C'était l'été indien, de calme et de  chaleur,

Et le monde baignait dans une douce torpeur,

Une femme brandissait au vent la liberté,

Ou  moult étendards vivaient en amitié.

 

Mais dans l'ombre tapie guettait la jalousie,

Qui rêvait de grandeur, de pouvoir et d'horreur,

Comment imaginer que des hommes « dits de Dieu »

Vont faire pleurer le ciel d'énormes larmes de feux.

 

Elles dominaient une ile, filtrant  avec le ciel,

Et de par leurs allures on les disait jumelles,

Surveillant la planète, prenant le pouls du monde,

Pourquoi deviendront-elles le tombeau de l'immonde.

 

Sentinelles d'une ville  toujours en mouvements,

Elles  scintillaient la vie là- haut au firmament,

L'univers tout entier se propulsait aux cieux,

Pour se vêtir  aussi d'un peu de merveilleux

 

Mais combien étaient-ils partant chaque matin,

S'envolant  dans les airs pour y gagner leur pain.
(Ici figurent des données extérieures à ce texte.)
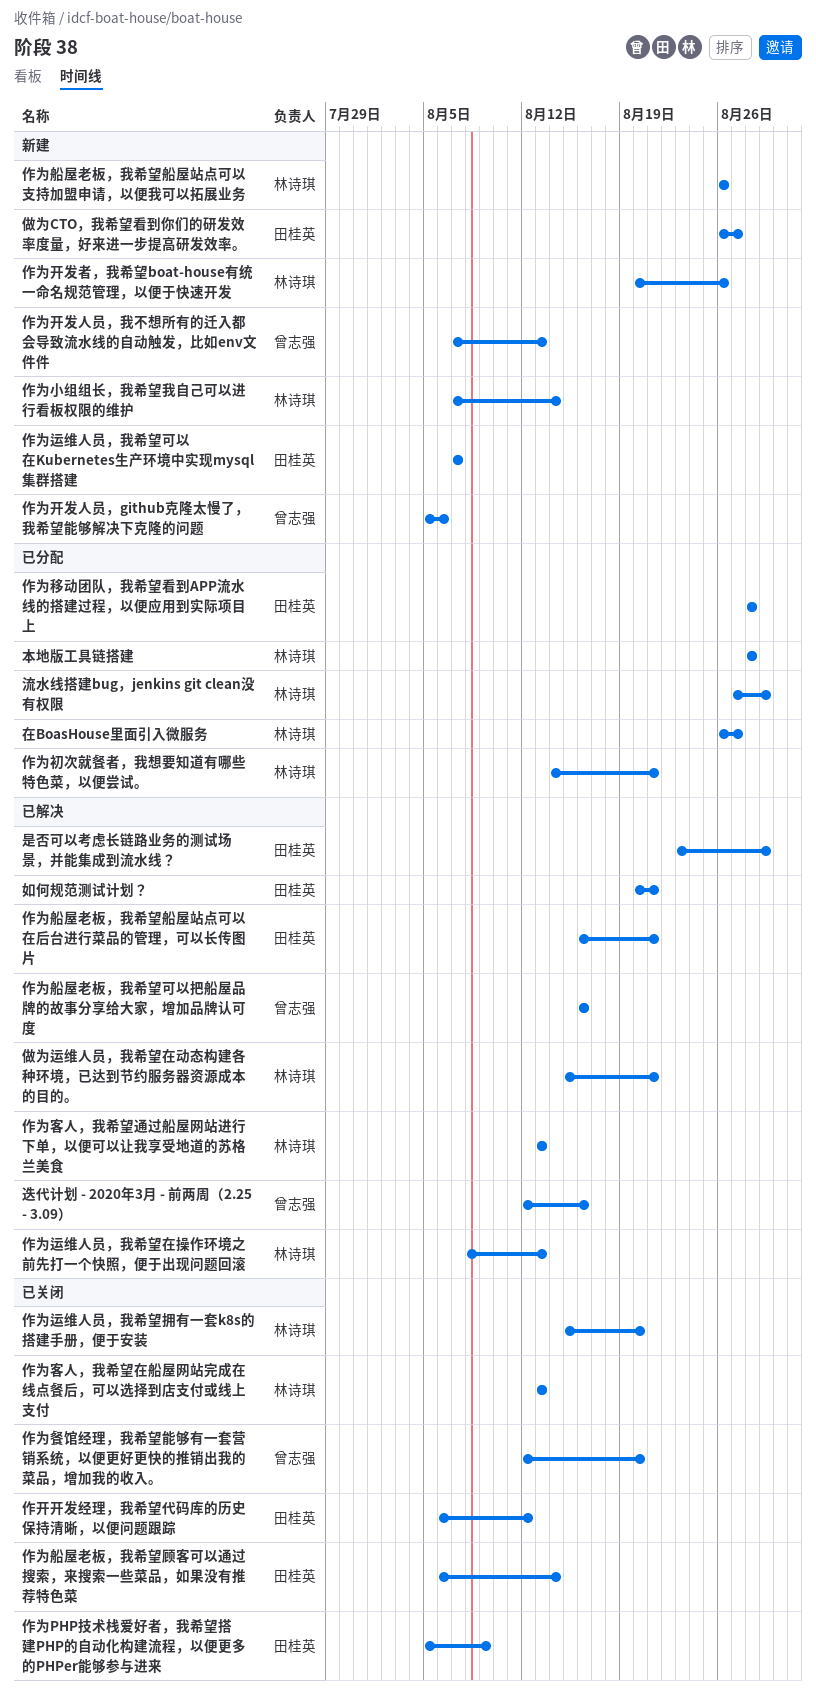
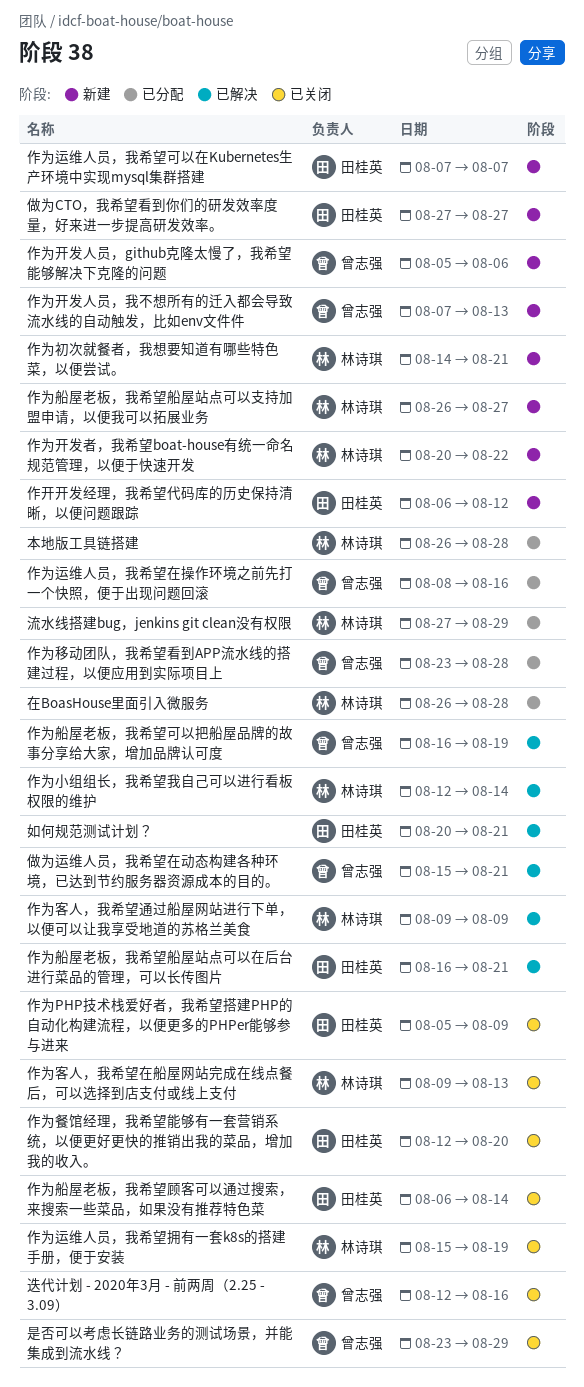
作为初次就餐者，我想要知道有哪些特色菜，以便尝试。, status: 已分配 -> 新建
作为客人，我希望在船屋网站完成在线点餐后，可以选择到店支付或线上支付, start: Aug 13 -> Aug 9
作为客人，我希望通过船屋网站进行下单，以便可以让我享受地道的苏格兰美食, start: Aug 13 -> Aug 9
作为客人，我希望通过船屋网站进行下单，以便可以让我享受地道的苏格兰美食, due: Aug 13 -> Aug 9
作为小组组长，我希望我自己可以进行看板权限的维护, status: 新建 -> 已解决
作为小组组长，我希望我自己可以进行看板权限的维护, start: Aug 7 -> Aug 12
作为开发者，我希望boat-house有统一命名规范管理，以便于快速开发, due: Aug 26 -> Aug 22
作为移动团队，我希望看到APP流水线的搭建过程，以便应用到实际项目上, owner: 田桂英 -> 曾志强
作为移动团队，我希望看到APP流水线的搭建过程，以便应用到实际项目上, start: Aug 28 -> Aug 23
作为船屋老板，我希望可以把船屋品牌的故事分享给大家，增加品牌认可度, due: Aug 16 -> Aug 19
作为船屋老板，我希望船屋站点可以支持加盟申请，以便我可以拓展业务, due: Aug 26 -> Aug 27
作为运维人员，我希望在操作环境之前先打一个快照，便于出现问题回滚, status: 已解决 -> 已分配
作为运维人员，我希望在操作环境之前先打一个快照，便于出现问题回滚, owner: 林诗琪 -> 曾志强
作为运维人员，我希望在操作环境之前先打一个快照，便于出现问题回滚, due: Aug 13 -> Aug 16
作为运维人员，我希望拥有一套k8s的搭建手册，便于安装, due: Aug 20 -> Aug 19
作为餐馆经理，我希望能够有一套营销系统，以便更好更快的推销出我的菜品，增加我的收入。, owner: 曾志强 -> 田桂英
作开开发经理，我希望代码库的历史保持清晰，以便问题跟踪, status: 已关闭 -> 新建
做为CTO，我希望看到你们的研发效率度量，好来进一步提高研发效率。, start: Aug 26 -> Aug 27
做为运维人员，我希望在动态构建各种环境，已达到节约服务器资源成本的目的。, owner: 林诗琪 -> 曾志强
在BoasHouse里面引入微服务, due: Aug 27 -> Aug 28
是否可以考虑长链路业务的测试场景，并能集成到流水线？, status: 已解决 -> 已关闭
是否可以考虑长链路业务的测试场景，并能集成到流水线？, owner: 田桂英 -> 曾志强
本地版工具链搭建, start: Aug 28 -> Aug 26
迭代计划 - 2020年3月 - 前两周（2.25 - 3.09）, status: 已解决 -> 已关闭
Sociétés, Compagnies,   ce complexe prospère,

Etait ne  leur  déplaise  les plus hautaines sphères

 

D'aucuns seront partis de bonne heure ce  matin,

Leurs bambins qui dormaient ne tiendront plus leurs mains,

Ils seront trois fois mille à vivre cet enfer,

Qu'on pensait  réservé  aux damnes de la terre.

Que ceux qui  présidèrent à cette ignominie,

De leur titre d'humain soit à jamais bannis.

 

Ils partirent à l'assaut, eux les soldats du feu,

Et pourtant ils savaient qu'ils n'étaient pas « glorieux »

Quelle somme  de courage et que d'abnégation,

Pour  monter vers la mort sans se poser questions.

Pour ceux qui reviendront  grâce à leurs sacrifices,

Ceux la n'auront plus d'âge et deviendront leurs fils.

 

Jusqu'à mon dernier jour, ils  voleront sans fin,

Ces débris et ces corps tapissant le chemin.

Et  moi je m'interdis de tenter d'oublier,

Le malheur de ces gens qui furent nos alliés.

Nous n'avons pas le droit de « vivre » sans savoir

Elucider leur mort c'est  respecter l'histoire.

 

Ils regardent effarés ces  deux géants d'acier,

Devenir noirs ébène et  cracher la fumée,

Et puis dans un fracas, c'est l'abomination,

D'une horreur absolue, d'un désastre sans nom.

 

Spirale de poussière, de débris meurtriers,

Le ventre du Cyclone viendra tout  avaler,

Ils  fuient de tous côtés, hurlants et apeurés,

La ville n'est que chaos, larmes et lamentations,

Et puis c'est le silence célébrant l'oraison.

 

C'est la face du monde qui ce jour a changé,

Politique et  finance, armée étaient visées,

Qu'espéraient-ils au juste en semant la terreur,

Faire mettre genoux à terre à ces pères fondateurs ?

Ceux-ci n'auront de cesse, dès honoré leurs morts,

De reprendre leur quête de puissance et d'honneur.

 

Mais voyez, regardez, une autre fois encore,

Aujourd'hui comme hier ils furent les plus forts,

Memory  Foundations   préserve leurs mémoires,

Témoin de tragédie mais  source  aussi d'espoir,

 Et Freedom  Tower  déité  éternelle,

Ne verra plus une ombre éteindre sa lumière.